Mit Elizabeth Webster, Redaktionsleiterin Selbstlernen und Blended Learning bei Pons, sprach für die CW Björn Eichstädt.

CW: In welcher Situation benötigen IT-Fachkräfte vor allem gutes Englisch?

WEBSTER: Englisch ist allgegenwärtig. Fachliteratur ist in Englisch geschrieben, Kongressvorträge werden auf Englisch gehalten. Viele Informationsquellen kann man nur mit entsprechenden Sprachkenntnissen anzapfen. Darüber wird eigentlich gar nicht mehr diskutiert.

CW: Wie bereiten sich Bewerber am besten auf diese Anforderungen, beispielsweise im Vorfeld eines Vorstellungsgesprächs, vor?

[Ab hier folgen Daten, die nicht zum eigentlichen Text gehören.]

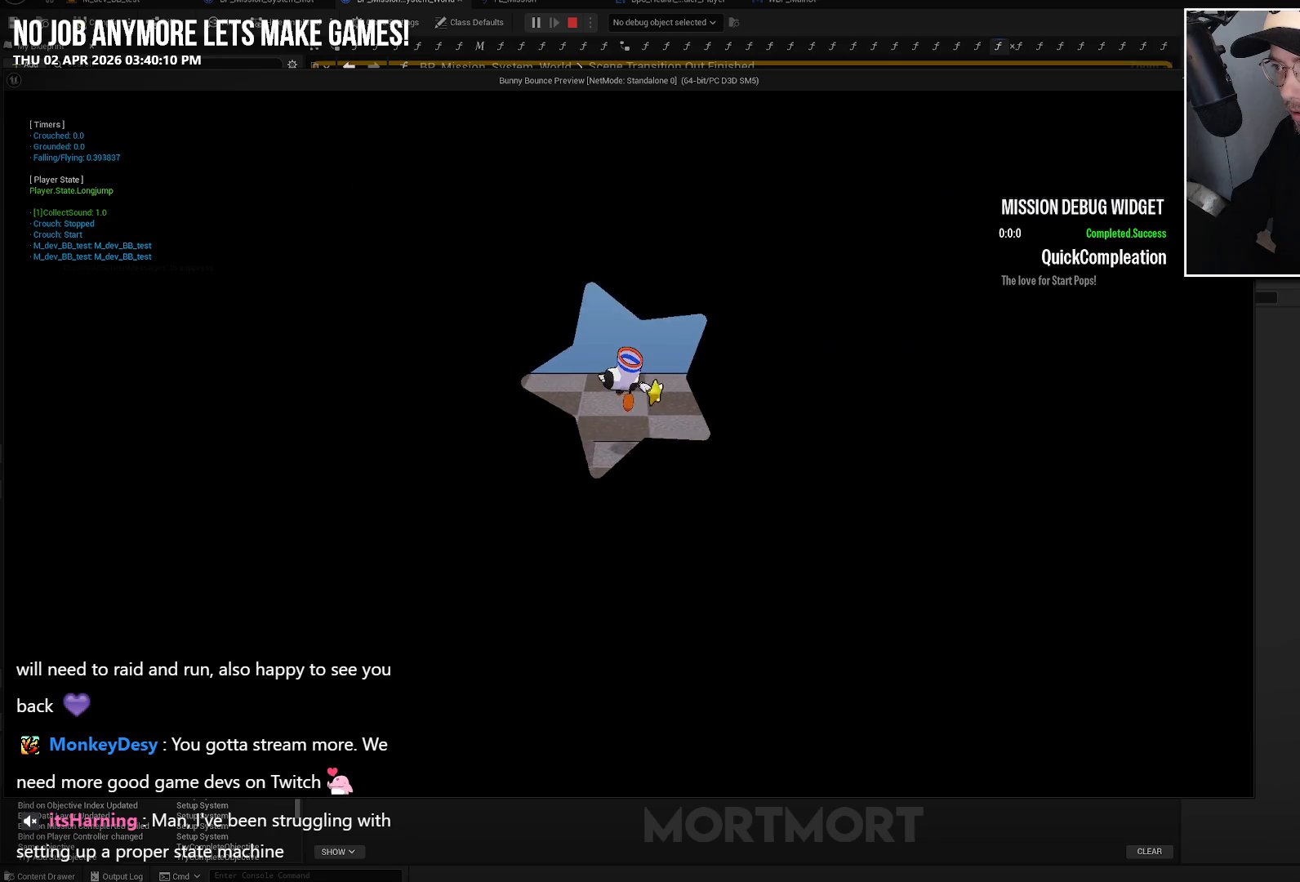
{"buttons": [], "left_stick": "center", "right_stick": "center", "events": []}
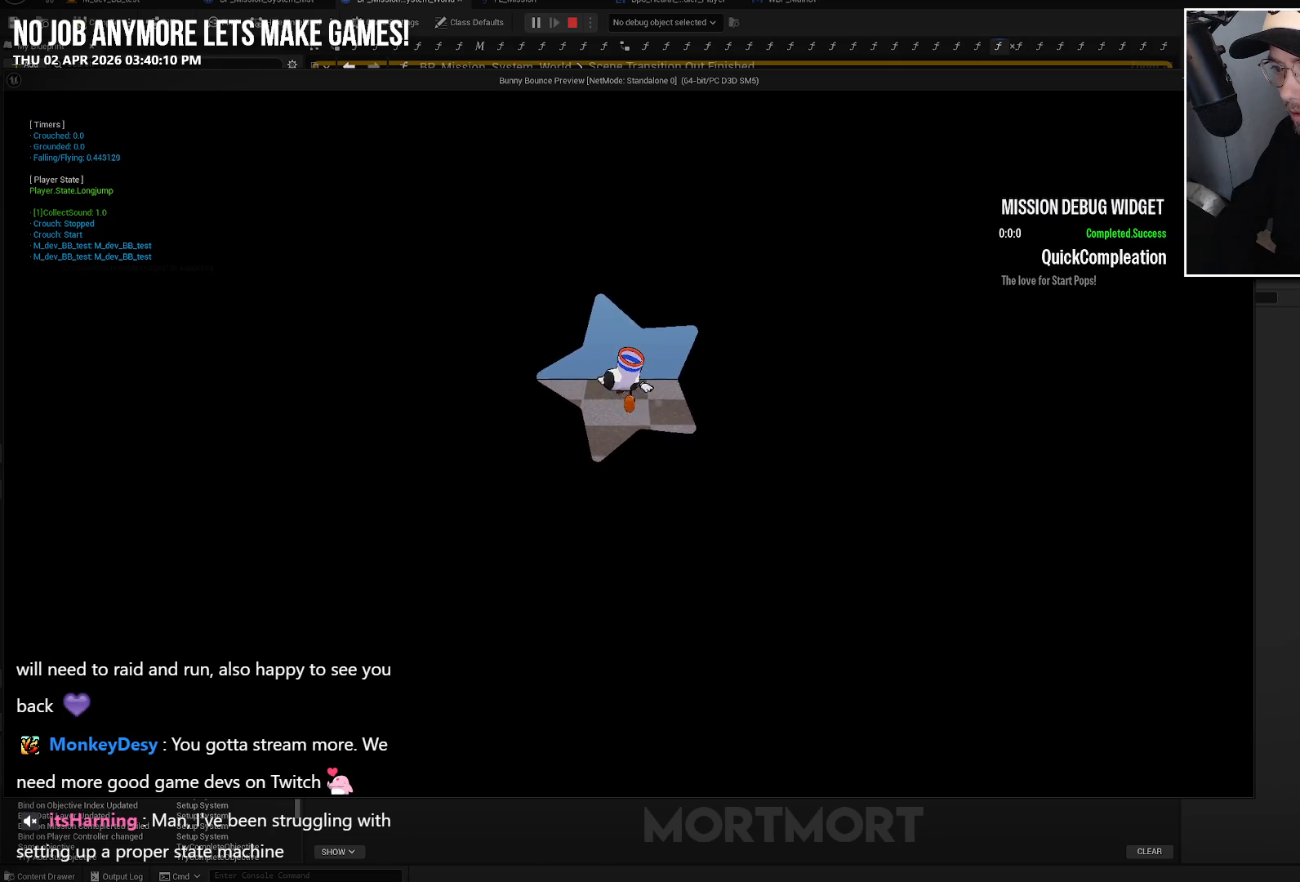
{"buttons": [], "left_stick": "center", "right_stick": "center", "events": []}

WEBSTER: Ein wichtiger Ansatz - egal ob auf Englisch oder in Deutsch - ist, sich gut über das Unternehmen zu informieren. Gibt es eine englische Web-Präsenz, verfügt das Unternehmen über ein hausinternes Wording? Doch noch wichtiger sind die mündlichen Kenntnisse. Denn in Vorstellungsgesprächen wechseln die Ansprechpartner gerne überraschend ins Englische. Darauf sollte man vorbereitet sein. Sprechen üben ist deshalb das Nonplusultra.

CW: Wie gut sollten die mündlichen Kenntnisse sein?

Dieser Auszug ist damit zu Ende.